Kararlıyım. Önergem olarak vereceğim. Belediye meclisimizde AKP’li, CHP’li, MHP’li ve GÜZEL Partili üyeler var. Ben münasebetimi anlatacağım ve takdir sizin diyeceğim. Bu mevzuda bir devlet siyaseti geliştirilemezse bu beka meselesiyle ilgili somut bir Asım atılamayan Türkiye bunu yine tartışsın diye ek tedbirler isteyebilirim.

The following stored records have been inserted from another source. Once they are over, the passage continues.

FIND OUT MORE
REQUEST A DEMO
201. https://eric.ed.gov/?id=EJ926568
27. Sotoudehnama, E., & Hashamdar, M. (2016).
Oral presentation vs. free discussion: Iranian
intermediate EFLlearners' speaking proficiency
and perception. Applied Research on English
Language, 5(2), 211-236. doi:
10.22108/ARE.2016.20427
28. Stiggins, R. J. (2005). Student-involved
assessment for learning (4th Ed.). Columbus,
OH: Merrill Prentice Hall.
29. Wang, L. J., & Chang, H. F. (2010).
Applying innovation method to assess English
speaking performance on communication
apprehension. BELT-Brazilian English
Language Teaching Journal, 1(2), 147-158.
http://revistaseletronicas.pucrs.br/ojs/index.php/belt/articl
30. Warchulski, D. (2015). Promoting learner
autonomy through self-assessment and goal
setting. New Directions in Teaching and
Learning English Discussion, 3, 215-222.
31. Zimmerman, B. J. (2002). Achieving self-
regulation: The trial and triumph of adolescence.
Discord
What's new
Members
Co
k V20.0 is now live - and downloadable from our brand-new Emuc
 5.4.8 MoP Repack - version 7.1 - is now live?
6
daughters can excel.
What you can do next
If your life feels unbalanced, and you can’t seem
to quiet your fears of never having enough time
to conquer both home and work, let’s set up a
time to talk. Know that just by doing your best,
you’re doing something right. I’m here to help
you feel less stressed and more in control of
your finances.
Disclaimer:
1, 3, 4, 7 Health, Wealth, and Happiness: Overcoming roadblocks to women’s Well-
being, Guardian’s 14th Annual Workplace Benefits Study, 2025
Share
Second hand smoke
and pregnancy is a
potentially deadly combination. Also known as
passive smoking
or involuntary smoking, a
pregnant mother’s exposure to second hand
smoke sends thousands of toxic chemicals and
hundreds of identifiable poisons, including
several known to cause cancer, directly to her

Lakin şuan yeni bir adım atmayacağım. Benim isteğim bu mevzunun tartışılmasıydı ve tartışılıyor. Benim kimseye düşmanlığım yok, din kardeşimiz olarak kabul ediyoruz fakat bu misafirlik hayli uzadı. Bu iş öbür noktalara gitmeye başladı. Afganistan’dan gelenler içinde hiç bayan ve çocuk görülüyor mu? Onlar yalnızca savaşçı kabileler. Onlar savaşmaktan diğer hiç bir şey yapmamışlar. Makine teknikerlikleri, rastgele bir meslekleri yok. Hükümet gün gelecek “Ben bu yükü kaldıramıyorum göçmen sayısı hayli oldu. Yardımları kesiyorum” dediği noktada ne olacak? Evvel dilenmeye başlayacaklar ondan sonrasında birilerini haraca bağlayacaklar. Korkum bu. Bunun teminatını bana versinler. Ben de susayım ve tekrar konuşmayayım.

– Mülteci problemine karşı iktidarın ve muhalefetin attığı adımları nasıl değerlendiriyorsunuz?

Bu bahiste bir devlet siyasetimiz olması lazım. Nüfusumuzun neredeyse yüzde 10’u göçmen haline gelmiş. Hala bizim geri nasıl göndereceğimizle ilgili çalışmamız yok. Bu toplumsal ve ekonomik entegrasyonun sağlanamadığı epeyce açık. Onları bizim toplumumuzla birleştirmedik. Vatandaşımız sağ duyulu davransın. İktidar da muhalefet de bir devlet siyaseti oluştursun. “40 milyon harcadık bir 40 milyon daha harcarız” demekle olmuyor bu işler. Göndereceğiz dediğimiz vakit bunun altını doldurmamız gerekiyor. Meclisin oturup bir devlet siyaseti oluşturması lazım. Gerekirse “göçmenler kalsın mı gitsin mi” diye halka soralım. Referandum sandığı koyalım ve halk karar versin. Ben karşılığı biliyorum ancak farklı karşılık bekleyenlerin yürekleri yetiyorsa, sandığı koysun.